Required work -
Rewrite the text of the records below, replacing every "小程序" with "应用程序" and leaving everything else unchanged. Leave the pictures out of your answer.

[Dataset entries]
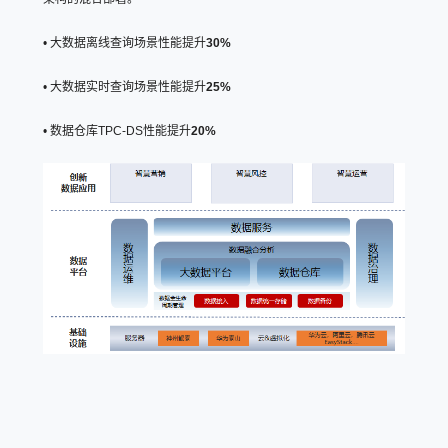
• 大数据离线查询场景性能提升
30%
• 大数据实时查询场景性能提升
25%
• 数据仓库TPC-DS性能提升
20%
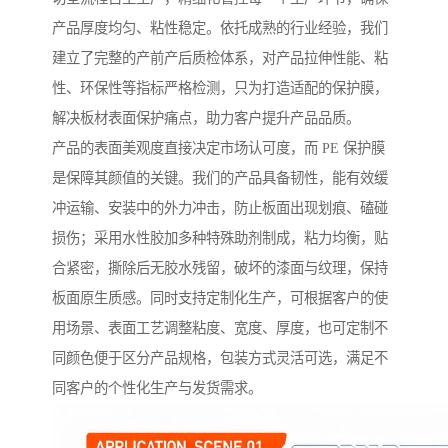
产品厚度均匀、粘性稳定。依托成熟的行业经验，我们
建立了完整的产前产后质检体系，对产品拉伸性能、粘
性、环保性等指标严格检测，只为打造适配的保护膜，
解决板材表面保护痛点，助力客户提升产品品质。
产品的表面美观度直接决定市场认可度，而 PE 保护膜
是保障其颜值的关键。我们的产品具备韧性，能有效缓
冲运输、安装中的外力冲击，防止板面出现划痕、磕碰
损伤；采用水性胶加多种特殊助剂制成，粘力均衡，贴
合紧密，撕除后无胶水残留，破坏的漆面与纹理，保持
板面原生质感。同时支持定制化生产，可根据客户的使
用场景、表面工艺调整粘度、宽度、厚度，也可定制不
同颜色便于区分产品规格，包装方式灵活可选，满足不
同客户的个性化生产与发货需求。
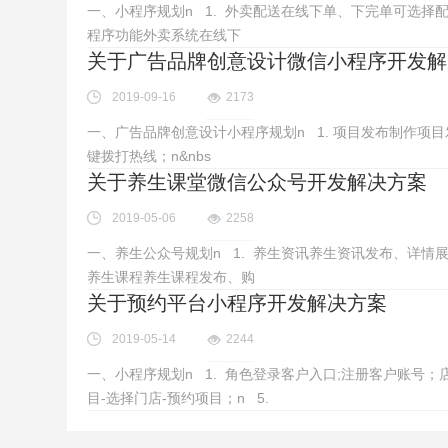
一、小程序规划n 1. 外卖配送在线下单、下完单可选择配
程序功能外卖系统在线下
关于广告品牌创意设计微信小程序开发解
2019-09-16
2173
一、广告品牌创意设计小程序规划n 1. 项目发布制作项目
键拨打热线；n&nbs
关于养生课堂微信公众号开发解决方案
2019-05-06
2258
一、养生公众号规划n 1. 养生资讯养生资讯发布、详情展示
养生课程养生课程发布、购
关于预约平台小程序开发解决方案
2019-05-14
2244
一、小程序规划n 1. 角色登录客户入口;注册客户账号；
目-选择门店-预约项目；n 5.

Output for this task -
• 大数据离线查询场景性能提升
30%
• 大数据实时查询场景性能提升
25%
• 数据仓库TPC-DS性能提升
20%
产品厚度均匀、粘性稳定。依托成熟的行业经验，我们
建立了完整的产前产后质检体系，对产品拉伸性能、粘
性、环保性等指标严格检测，只为打造适配的保护膜，
解决板材表面保护痛点，助力客户提升产品品质。
产品的表面美观度直接决定市场认可度，而 PE 保护膜
是保障其颜值的关键。我们的产品具备韧性，能有效缓
冲运输、安装中的外力冲击，防止板面出现划痕、磕碰
损伤；采用水性胶加多种特殊助剂制成，粘力均衡，贴
合紧密，撕除后无胶水残留，破坏的漆面与纹理，保持
板面原生质感。同时支持定制化生产，可根据客户的使
用场景、表面工艺调整粘度、宽度、厚度，也可定制不
同颜色便于区分产品规格，包装方式灵活可选，满足不
同客户的个性化生产与发货需求。
一、应用程序规划n 1. 外卖配送在线下单、下完单可选择配
程序功能外卖系统在线下
关于广告品牌创意设计微信应用程序开发解
2019-09-16
2173
一、广告品牌创意设计应用程序规划n 1. 项目发布制作项目
键拨打热线；n&nbs
关于养生课堂微信公众号开发解决方案
2019-05-06
2258
一、养生公众号规划n 1. 养生资讯养生资讯发布、详情展示
养生课程养生课程发布、购
关于预约平台应用程序开发解决方案
2019-05-14
2244
一、应用程序规划n 1. 角色登录客户入口;注册客户账号；
目-选择门店-预约项目；n 5.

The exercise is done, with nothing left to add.